In the records below, the line with "potted plant [321,235,344,277] -> none" opens the range and the line with "power drill [339,336,402,386] -> none" closes it; print that range exactly and nothing else.

-------- SUPPLIED MATERIAL --------

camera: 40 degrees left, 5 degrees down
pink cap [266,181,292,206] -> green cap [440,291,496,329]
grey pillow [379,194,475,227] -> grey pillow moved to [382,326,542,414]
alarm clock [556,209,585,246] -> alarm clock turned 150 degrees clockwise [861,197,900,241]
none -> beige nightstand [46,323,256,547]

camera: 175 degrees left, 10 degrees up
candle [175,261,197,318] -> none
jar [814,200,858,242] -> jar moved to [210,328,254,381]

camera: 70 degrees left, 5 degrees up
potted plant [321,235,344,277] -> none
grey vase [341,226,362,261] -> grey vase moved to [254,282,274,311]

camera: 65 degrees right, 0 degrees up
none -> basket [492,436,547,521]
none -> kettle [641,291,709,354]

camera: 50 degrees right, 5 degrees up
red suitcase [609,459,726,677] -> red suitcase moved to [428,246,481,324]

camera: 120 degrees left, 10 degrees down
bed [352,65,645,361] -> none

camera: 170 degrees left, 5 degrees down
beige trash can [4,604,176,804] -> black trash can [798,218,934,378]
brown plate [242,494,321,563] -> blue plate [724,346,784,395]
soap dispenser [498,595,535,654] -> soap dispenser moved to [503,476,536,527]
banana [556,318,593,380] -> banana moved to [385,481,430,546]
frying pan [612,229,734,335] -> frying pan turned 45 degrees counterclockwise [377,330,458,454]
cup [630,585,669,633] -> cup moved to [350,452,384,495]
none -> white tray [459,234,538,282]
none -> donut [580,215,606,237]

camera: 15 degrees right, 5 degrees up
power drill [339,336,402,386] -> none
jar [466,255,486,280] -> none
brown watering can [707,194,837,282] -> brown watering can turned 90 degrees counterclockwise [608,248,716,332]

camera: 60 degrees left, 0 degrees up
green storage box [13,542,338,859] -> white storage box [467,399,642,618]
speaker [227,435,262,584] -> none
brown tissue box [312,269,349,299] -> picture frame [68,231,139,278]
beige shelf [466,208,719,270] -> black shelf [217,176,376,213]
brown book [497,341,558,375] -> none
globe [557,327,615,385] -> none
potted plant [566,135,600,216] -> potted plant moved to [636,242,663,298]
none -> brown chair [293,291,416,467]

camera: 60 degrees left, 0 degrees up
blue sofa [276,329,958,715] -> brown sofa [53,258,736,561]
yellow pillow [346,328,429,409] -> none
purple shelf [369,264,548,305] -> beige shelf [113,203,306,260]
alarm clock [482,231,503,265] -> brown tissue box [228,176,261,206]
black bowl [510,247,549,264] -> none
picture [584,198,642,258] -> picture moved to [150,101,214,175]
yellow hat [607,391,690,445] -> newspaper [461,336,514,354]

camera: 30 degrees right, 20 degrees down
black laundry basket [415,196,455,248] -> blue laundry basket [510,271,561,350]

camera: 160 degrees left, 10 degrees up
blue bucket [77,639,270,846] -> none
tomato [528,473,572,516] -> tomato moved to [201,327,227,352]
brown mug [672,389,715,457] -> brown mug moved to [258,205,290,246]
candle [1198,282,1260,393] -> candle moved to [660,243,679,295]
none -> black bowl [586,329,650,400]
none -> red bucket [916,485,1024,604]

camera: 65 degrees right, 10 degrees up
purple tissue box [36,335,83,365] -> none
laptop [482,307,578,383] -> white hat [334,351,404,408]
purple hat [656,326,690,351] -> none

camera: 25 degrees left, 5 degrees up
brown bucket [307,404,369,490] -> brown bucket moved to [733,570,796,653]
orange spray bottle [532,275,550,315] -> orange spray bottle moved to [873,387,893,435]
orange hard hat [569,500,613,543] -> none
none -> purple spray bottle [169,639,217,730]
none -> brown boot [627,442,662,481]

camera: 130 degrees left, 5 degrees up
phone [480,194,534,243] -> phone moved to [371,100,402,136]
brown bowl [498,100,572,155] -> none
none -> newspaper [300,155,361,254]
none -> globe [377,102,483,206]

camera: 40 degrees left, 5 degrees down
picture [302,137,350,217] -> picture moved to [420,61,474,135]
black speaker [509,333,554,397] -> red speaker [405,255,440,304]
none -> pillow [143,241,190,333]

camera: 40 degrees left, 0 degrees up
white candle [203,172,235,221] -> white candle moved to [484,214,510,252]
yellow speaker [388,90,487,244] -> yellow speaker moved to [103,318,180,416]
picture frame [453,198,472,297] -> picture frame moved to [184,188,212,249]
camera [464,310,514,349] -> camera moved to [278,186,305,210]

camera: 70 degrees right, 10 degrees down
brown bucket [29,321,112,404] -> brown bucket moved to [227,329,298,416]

--------

[SOLUTION FOR THIS PROBLEM]
potted plant [321,235,344,277] -> none
grey vase [341,226,362,261] -> grey vase moved to [254,282,274,311]

camera: 65 degrees right, 0 degrees up
none -> basket [492,436,547,521]
none -> kettle [641,291,709,354]

camera: 50 degrees right, 5 degrees up
red suitcase [609,459,726,677] -> red suitcase moved to [428,246,481,324]

camera: 120 degrees left, 10 degrees down
bed [352,65,645,361] -> none

camera: 170 degrees left, 5 degrees down
beige trash can [4,604,176,804] -> black trash can [798,218,934,378]
brown plate [242,494,321,563] -> blue plate [724,346,784,395]
soap dispenser [498,595,535,654] -> soap dispenser moved to [503,476,536,527]
banana [556,318,593,380] -> banana moved to [385,481,430,546]
frying pan [612,229,734,335] -> frying pan turned 45 degrees counterclockwise [377,330,458,454]
cup [630,585,669,633] -> cup moved to [350,452,384,495]
none -> white tray [459,234,538,282]
none -> donut [580,215,606,237]

camera: 15 degrees right, 5 degrees up
power drill [339,336,402,386] -> none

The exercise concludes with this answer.